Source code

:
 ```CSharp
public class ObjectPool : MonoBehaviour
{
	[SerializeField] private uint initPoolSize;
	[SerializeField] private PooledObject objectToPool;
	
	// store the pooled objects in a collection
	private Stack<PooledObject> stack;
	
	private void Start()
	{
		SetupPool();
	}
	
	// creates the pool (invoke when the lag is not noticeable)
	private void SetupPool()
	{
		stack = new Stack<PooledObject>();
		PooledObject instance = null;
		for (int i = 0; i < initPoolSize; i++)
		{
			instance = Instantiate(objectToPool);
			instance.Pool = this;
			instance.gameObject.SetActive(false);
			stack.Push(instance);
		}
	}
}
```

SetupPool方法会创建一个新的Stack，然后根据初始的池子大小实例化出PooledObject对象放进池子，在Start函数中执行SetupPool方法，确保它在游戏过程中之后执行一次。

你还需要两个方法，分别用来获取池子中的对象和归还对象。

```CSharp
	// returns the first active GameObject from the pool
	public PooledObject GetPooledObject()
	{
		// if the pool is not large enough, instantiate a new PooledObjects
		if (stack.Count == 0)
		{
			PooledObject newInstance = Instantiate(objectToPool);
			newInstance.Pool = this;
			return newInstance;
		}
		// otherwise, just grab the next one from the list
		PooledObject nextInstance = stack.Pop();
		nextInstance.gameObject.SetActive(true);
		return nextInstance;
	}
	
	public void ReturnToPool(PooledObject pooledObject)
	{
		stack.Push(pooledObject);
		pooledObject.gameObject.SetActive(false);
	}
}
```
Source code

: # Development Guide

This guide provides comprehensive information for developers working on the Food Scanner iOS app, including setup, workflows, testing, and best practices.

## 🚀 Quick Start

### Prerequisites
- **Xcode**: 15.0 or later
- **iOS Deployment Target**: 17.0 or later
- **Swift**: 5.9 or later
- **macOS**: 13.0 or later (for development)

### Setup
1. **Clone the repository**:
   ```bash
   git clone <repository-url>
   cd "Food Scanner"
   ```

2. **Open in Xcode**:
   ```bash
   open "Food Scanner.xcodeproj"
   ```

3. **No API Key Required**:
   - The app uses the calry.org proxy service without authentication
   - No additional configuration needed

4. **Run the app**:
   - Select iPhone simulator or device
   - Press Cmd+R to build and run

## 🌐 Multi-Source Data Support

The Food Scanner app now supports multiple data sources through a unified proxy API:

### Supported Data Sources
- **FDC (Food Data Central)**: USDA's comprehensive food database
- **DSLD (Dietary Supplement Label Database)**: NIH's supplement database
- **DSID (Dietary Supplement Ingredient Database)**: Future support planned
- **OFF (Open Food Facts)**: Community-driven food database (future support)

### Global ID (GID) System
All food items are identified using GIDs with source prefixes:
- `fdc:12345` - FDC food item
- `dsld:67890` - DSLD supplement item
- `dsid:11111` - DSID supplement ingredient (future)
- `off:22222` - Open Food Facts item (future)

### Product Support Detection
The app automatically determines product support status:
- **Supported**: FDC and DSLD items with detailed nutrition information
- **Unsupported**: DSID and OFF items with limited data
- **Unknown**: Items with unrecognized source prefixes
◇ ◇ ◇ ◇ ◇
▶ What you should do
Pull each line that includes the word "Dietary" out of the material above.

▶ Task response
- **DSLD (Dietary Supplement Label Database)**: NIH's supplement database
- **DSID (Dietary Supplement Ingredient Database)**: Future support planned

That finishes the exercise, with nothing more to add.